→ Recorded data:
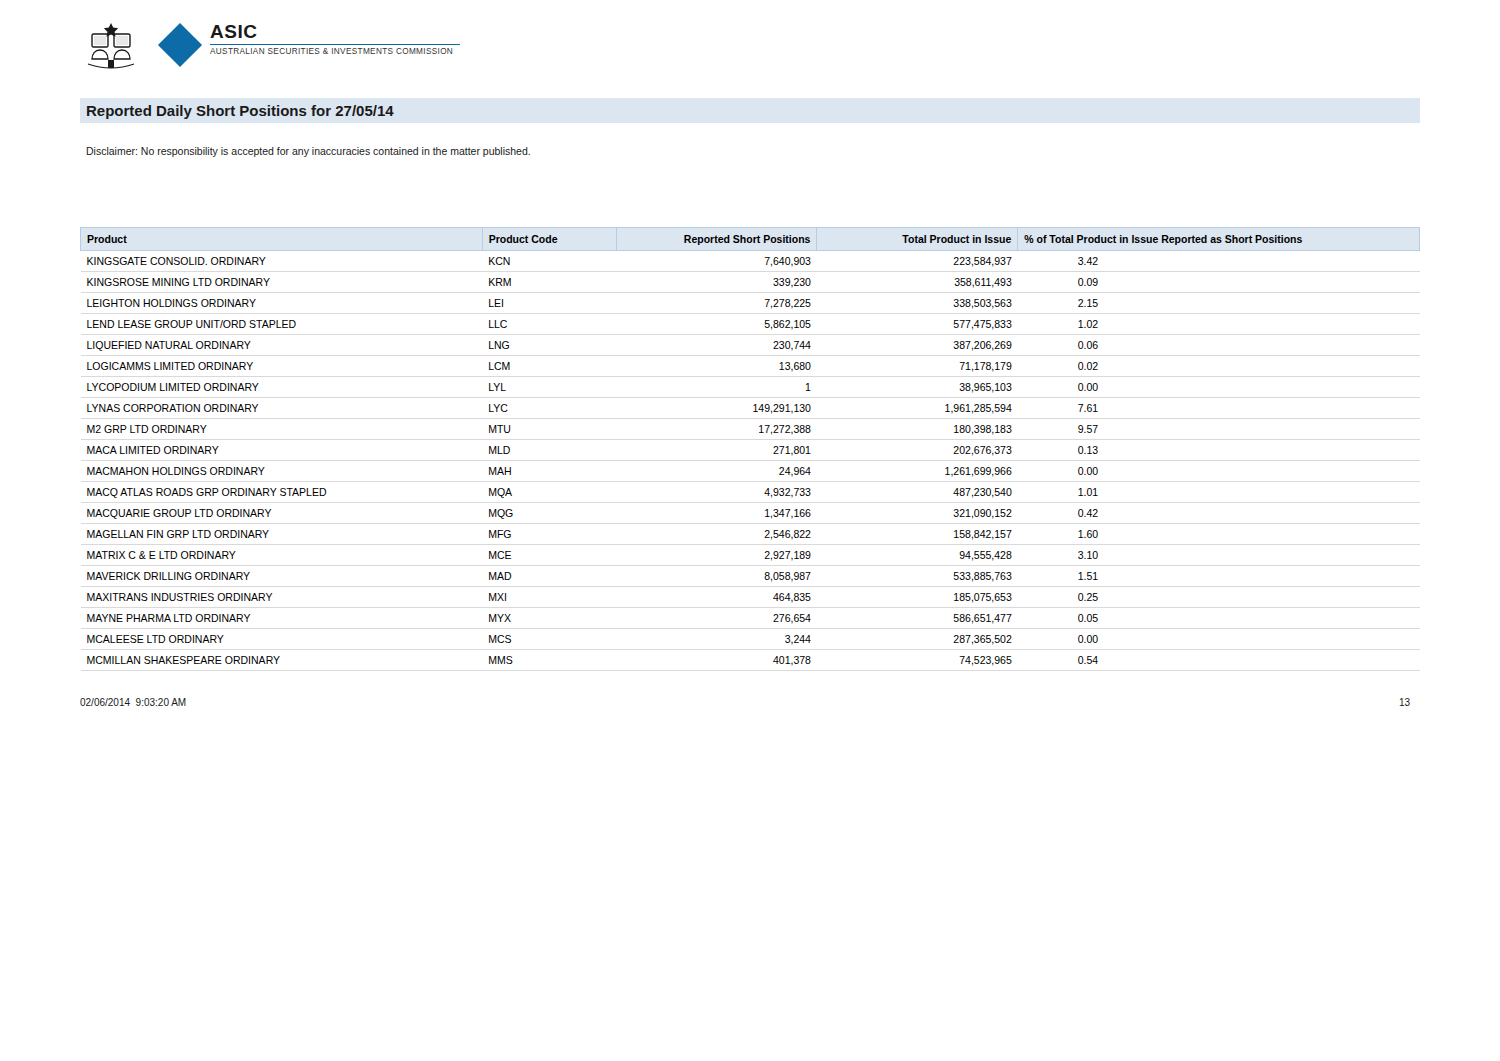ASIC
Australian Securities & Investments Commission
Reported Daily Short Positions for 27/05/14
Disclaimer: No responsibility is accepted for any inaccuracies contained in the matter published.
| Product | Product Code | Reported Short Positions | Total Product in Issue | % of Total Product in Issue Reported as Short Positions |
| --- | --- | --- | --- | --- |
| KINGSGATE CONSOLID. ORDINARY | KCN | 7,640,903 | 223,584,937 | 3.42 |
| KINGSROSE MINING LTD ORDINARY | KRM | 339,230 | 358,611,493 | 0.09 |
| LEIGHTON HOLDINGS ORDINARY | LEI | 7,278,225 | 338,503,563 | 2.15 |
| LEND LEASE GROUP UNIT/ORD STAPLED | LLC | 5,862,105 | 577,475,833 | 1.02 |
| LIQUEFIED NATURAL ORDINARY | LNG | 230,744 | 387,206,269 | 0.06 |
| LOGICAMMS LIMITED ORDINARY | LCM | 13,680 | 71,178,179 | 0.02 |
| LYCOPODIUM LIMITED ORDINARY | LYL | 1 | 38,965,103 | 0.00 |
| LYNAS CORPORATION ORDINARY | LYC | 149,291,130 | 1,961,285,594 | 7.61 |
| M2 GRP LTD ORDINARY | MTU | 17,272,388 | 180,398,183 | 9.57 |
| MACA LIMITED ORDINARY | MLD | 271,801 | 202,676,373 | 0.13 |
| MACMAHON HOLDINGS ORDINARY | MAH | 24,964 | 1,261,699,966 | 0.00 |
| MACQ ATLAS ROADS GRP ORDINARY STAPLED | MQA | 4,932,733 | 487,230,540 | 1.01 |
| MACQUARIE GROUP LTD ORDINARY | MQG | 1,347,166 | 321,090,152 | 0.42 |
| MAGELLAN FIN GRP LTD ORDINARY | MFG | 2,546,822 | 158,842,157 | 1.60 |
| MATRIX C & E LTD ORDINARY | MCE | 2,927,189 | 94,555,428 | 3.10 |
| MAVERICK DRILLING ORDINARY | MAD | 8,058,987 | 533,885,763 | 1.51 |
| MAXITRANS INDUSTRIES ORDINARY | MXI | 464,835 | 185,075,653 | 0.25 |
| MAYNE PHARMA LTD ORDINARY | MYX | 276,654 | 586,651,477 | 0.05 |
| MCALEESE LTD ORDINARY | MCS | 3,244 | 287,365,502 | 0.00 |
| MCMILLAN SHAKESPEARE ORDINARY | MMS | 401,378 | 74,523,965 | 0.54 |
02/06/2014 9:03:20 AM
13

→ Try it:
Show every line of the material above in which "HOLDINGS" is present.

→ The completed task:
| LEIGHTON HOLDINGS ORDINARY | LEI | 7,278,225 | 338,503,563 | 2.15 |
| MACMAHON HOLDINGS ORDINARY | MAH | 24,964 | 1,261,699,966 | 0.00 |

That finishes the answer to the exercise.